## WHAT TO PRODUCE
From the records that follow, copy every line that contains the word "millimetres".

## Saved entries
=== Section Start ===
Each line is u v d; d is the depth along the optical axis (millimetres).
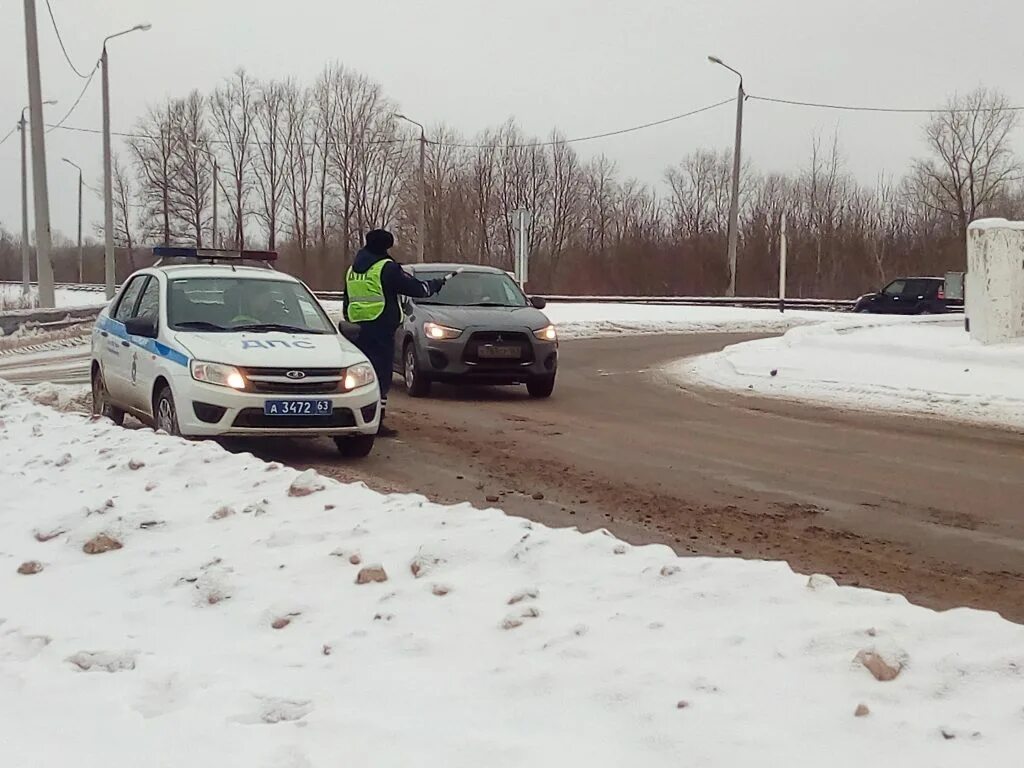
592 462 8734
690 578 4254
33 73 22609
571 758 2908
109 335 10188
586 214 62031
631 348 23109
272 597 4496
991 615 3654
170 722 3242
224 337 8617
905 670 3291
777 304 40344
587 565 4535
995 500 7387
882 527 6543
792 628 3656
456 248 59875
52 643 4055
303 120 62875
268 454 8883
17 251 78125
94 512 5789
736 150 40156
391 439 9805
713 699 3195
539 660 3602
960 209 51375
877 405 12977
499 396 13641
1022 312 15648
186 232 65000
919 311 33438
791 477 8195
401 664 3709
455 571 4609
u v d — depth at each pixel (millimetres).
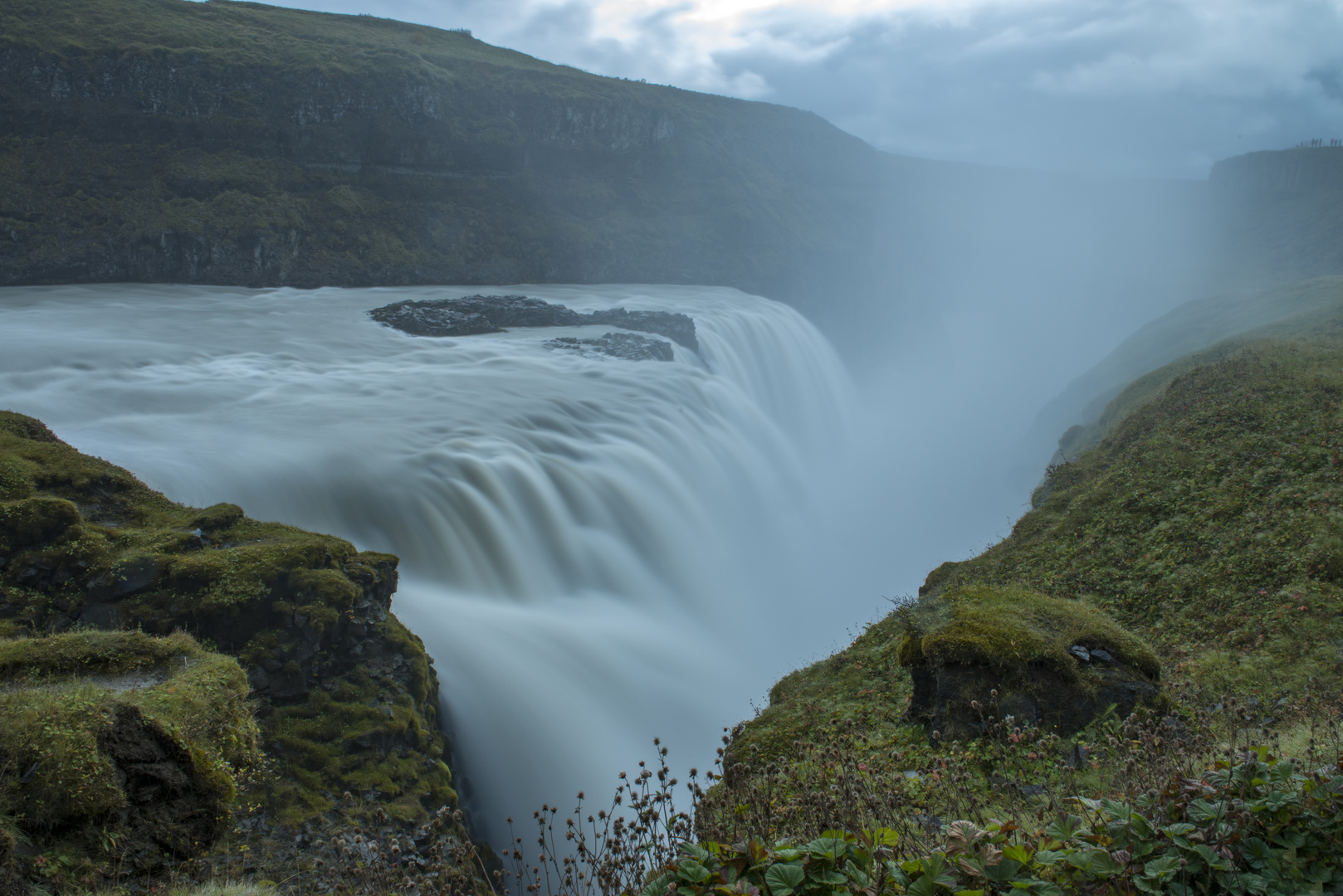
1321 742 7242
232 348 43594
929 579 20047
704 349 58750
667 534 33250
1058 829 4418
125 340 42094
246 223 68688
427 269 77938
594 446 35625
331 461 28188
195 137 71938
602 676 23422
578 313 58156
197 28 78750
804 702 13797
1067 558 18141
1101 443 25641
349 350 46031
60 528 15891
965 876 3961
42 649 8727
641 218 99250
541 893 14977
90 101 67000
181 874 6871
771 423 51781
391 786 14508
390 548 26016
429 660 17984
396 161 83625
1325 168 159875
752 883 4035
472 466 29469
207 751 7844
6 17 66812
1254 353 26609
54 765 6492
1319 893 3807
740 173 112750
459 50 111688
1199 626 13773
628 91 107312
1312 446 18062
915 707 10609
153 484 24203
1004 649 9453
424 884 5867
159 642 9305
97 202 63969
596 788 19734
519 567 27578
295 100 77125
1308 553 14164
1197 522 17156
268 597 15547
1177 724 8375
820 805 5699
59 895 5996
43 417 29578
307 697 15070
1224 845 4004
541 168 96500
=== Section End ===
## PROBLEM SOLUTION
Each line is u v d; d is the depth along the optical axis (millimetres).
u v d — depth at each pixel (millimetres).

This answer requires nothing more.